Saved entries
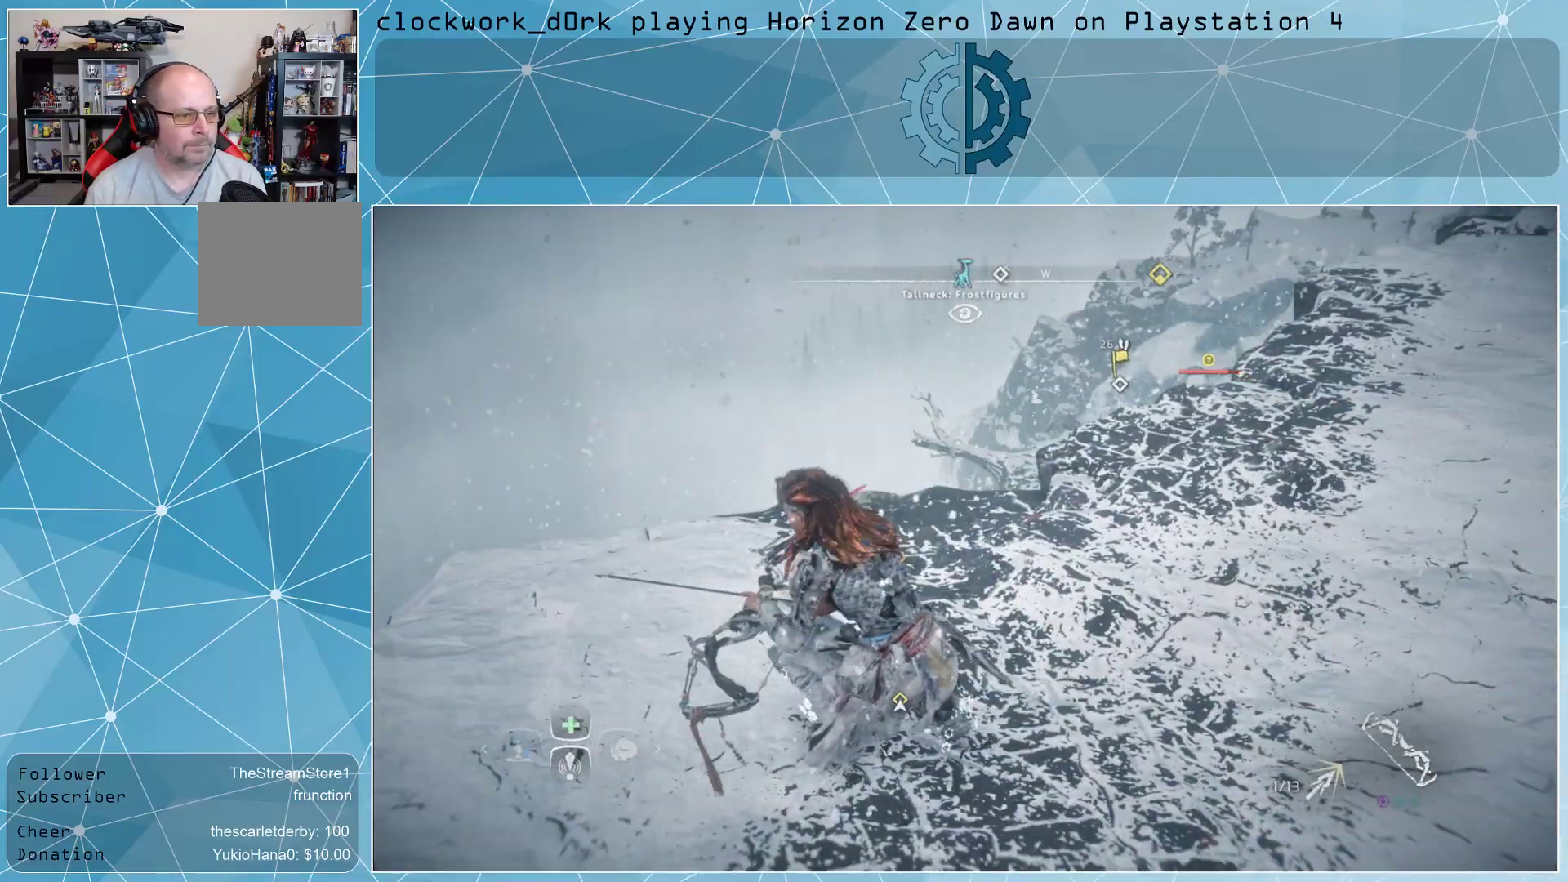
{"buttons": ["L2"], "left_stick": "center", "right_stick": "center", "events": [[33, "right_stick", "center"], [233, "left_stick", "center"], [467, "L2", "down"]]}
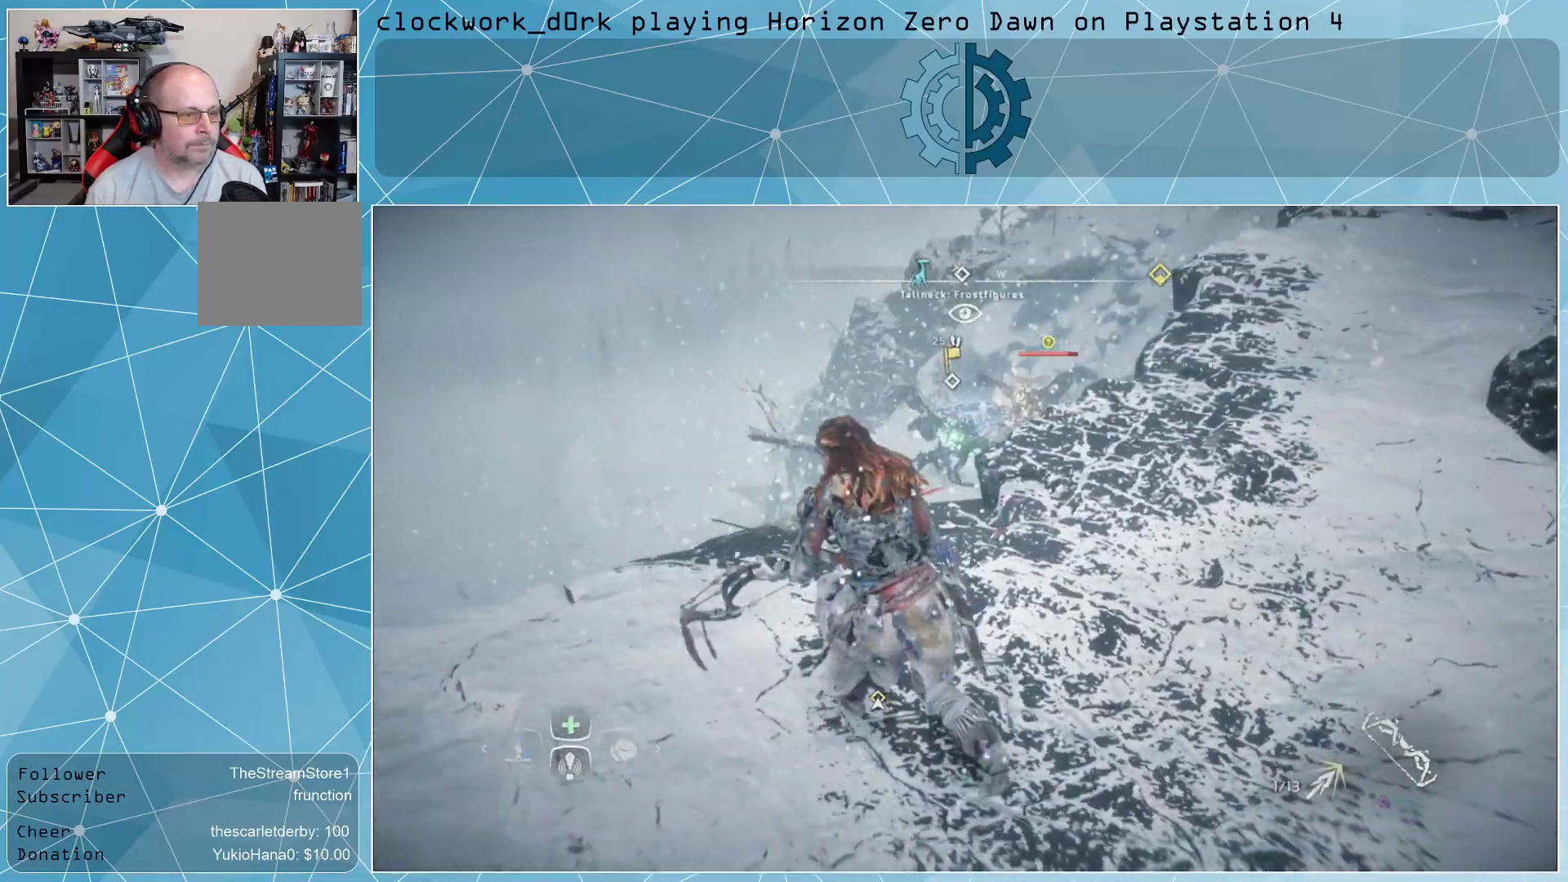
{"buttons": ["L2"], "left_stick": "up-left", "right_stick": "up-right", "events": [[267, "left_stick", "up-left"], [267, "right_stick", "up-right"]]}
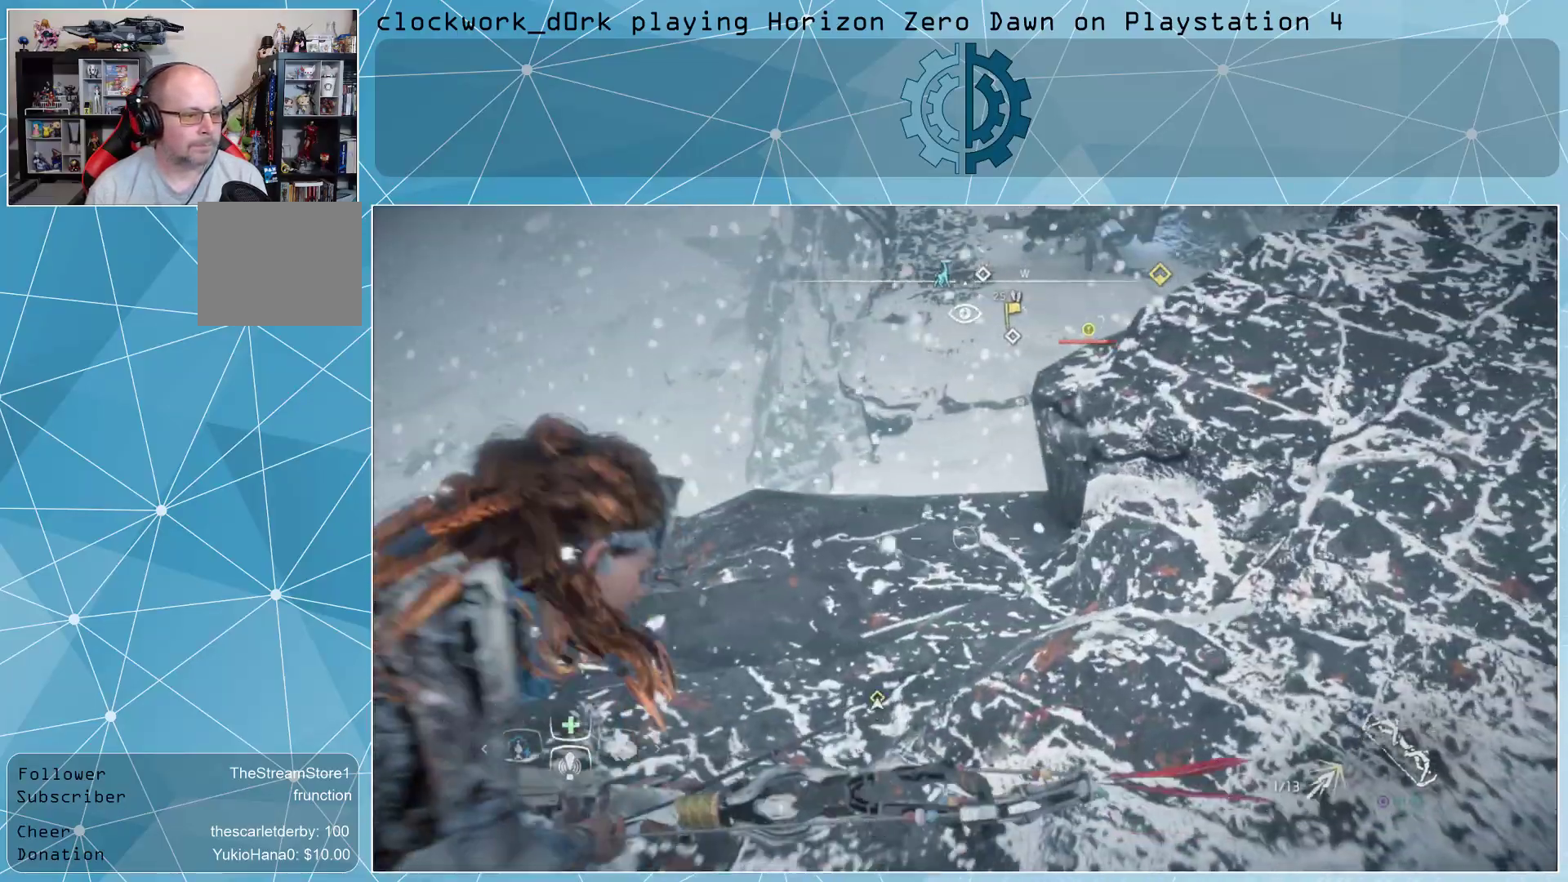
{"buttons": ["L2"], "left_stick": "center", "right_stick": "center", "events": [[67, "right_stick", "center"], [100, "left_stick", "center"], [267, "right_stick", "up-right"], [500, "right_stick", "center"]]}
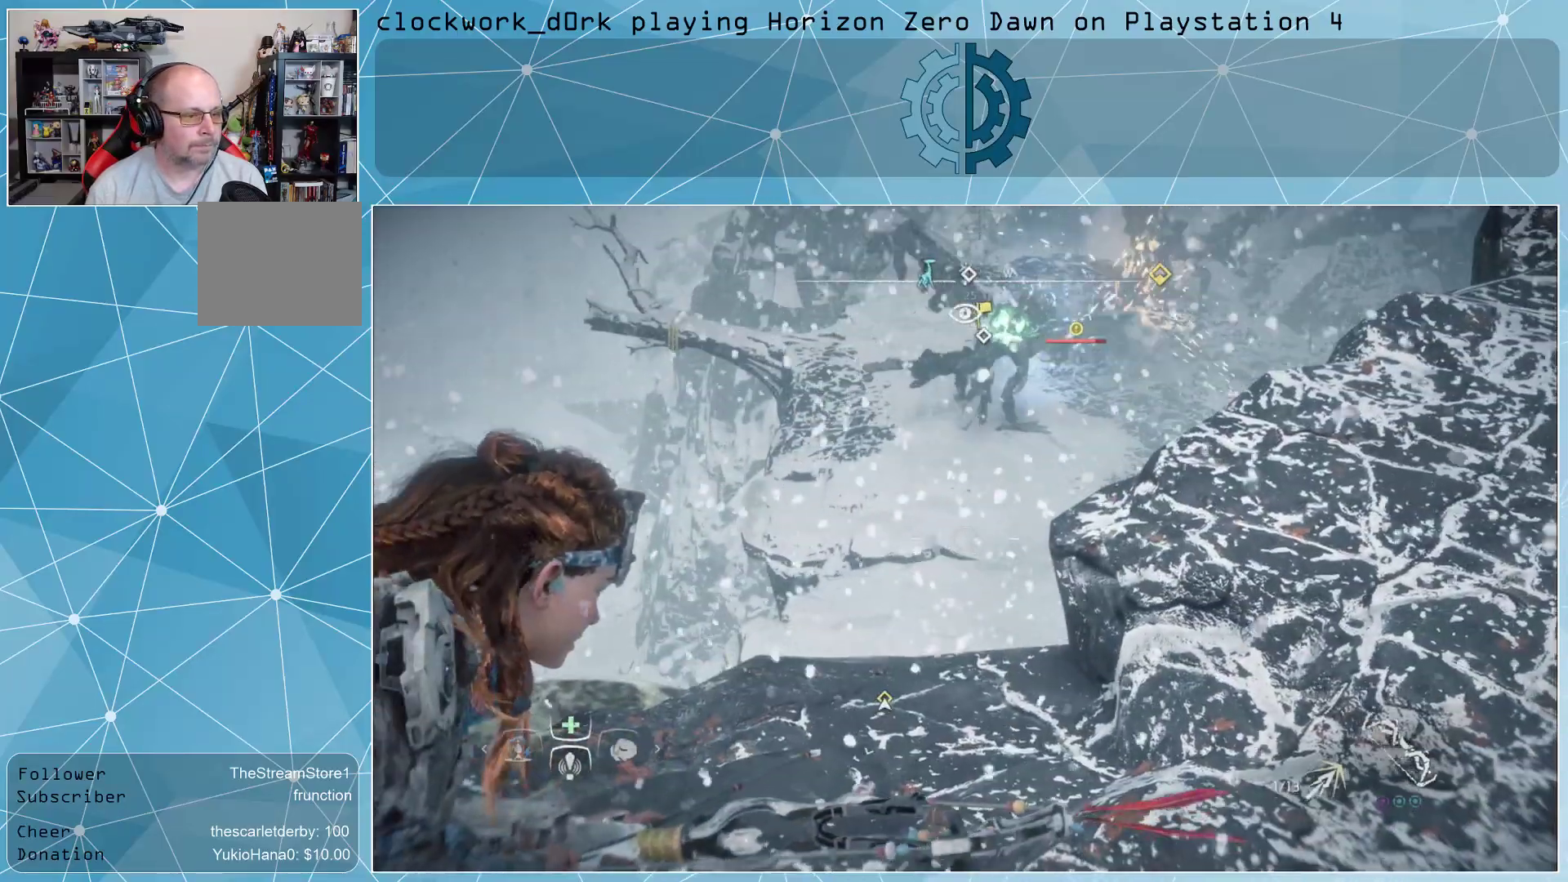
{"buttons": ["L2", "R2"], "left_stick": "center", "right_stick": "up", "events": [[133, "R2", "down"], [433, "right_stick", "up"]]}
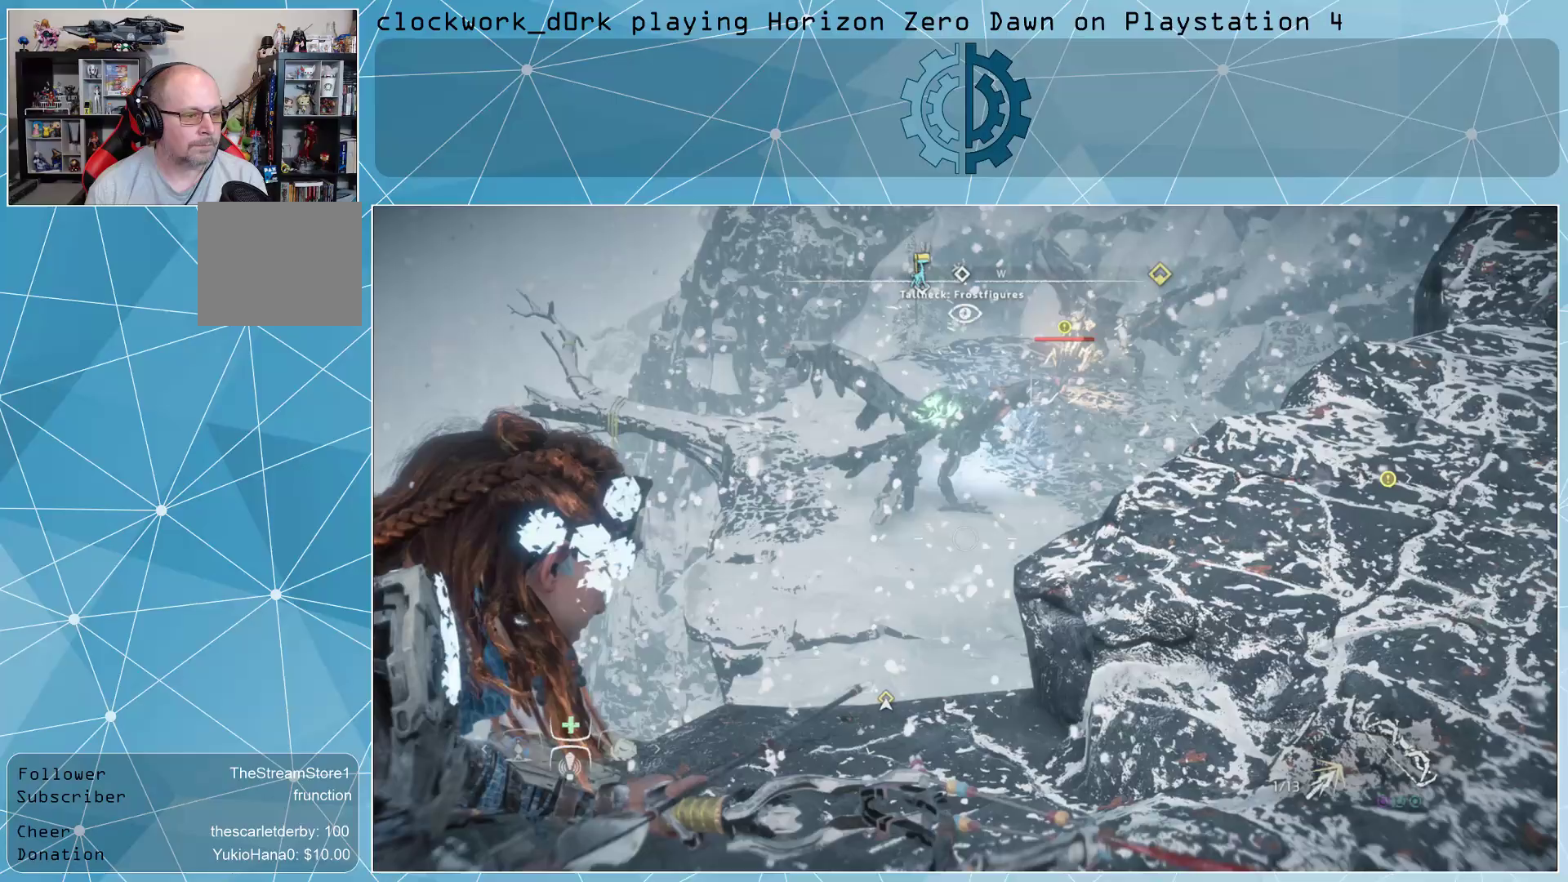
{"buttons": ["L2", "R2"], "left_stick": "center", "right_stick": "center", "events": [[167, "right_stick", "center"], [200, "R3", "down"], [300, "R3", "up"]]}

Exercise requirements
For each line above that contains the word "center", give the line as it is written.

Task solution
{"buttons": ["L2"], "left_stick": "center", "right_stick": "center", "events": [[33, "right_stick", "center"], [233, "left_stick", "center"], [467, "L2", "down"]]}
{"buttons": ["L2"], "left_stick": "center", "right_stick": "center", "events": [[67, "right_stick", "center"], [100, "left_stick", "center"], [267, "right_stick", "up-right"], [500, "right_stick", "center"]]}
{"buttons": ["L2", "R2"], "left_stick": "center", "right_stick": "up", "events": [[133, "R2", "down"], [433, "right_stick", "up"]]}
{"buttons": ["L2", "R2"], "left_stick": "center", "right_stick": "center", "events": [[167, "right_stick", "center"], [200, "R3", "down"], [300, "R3", "up"]]}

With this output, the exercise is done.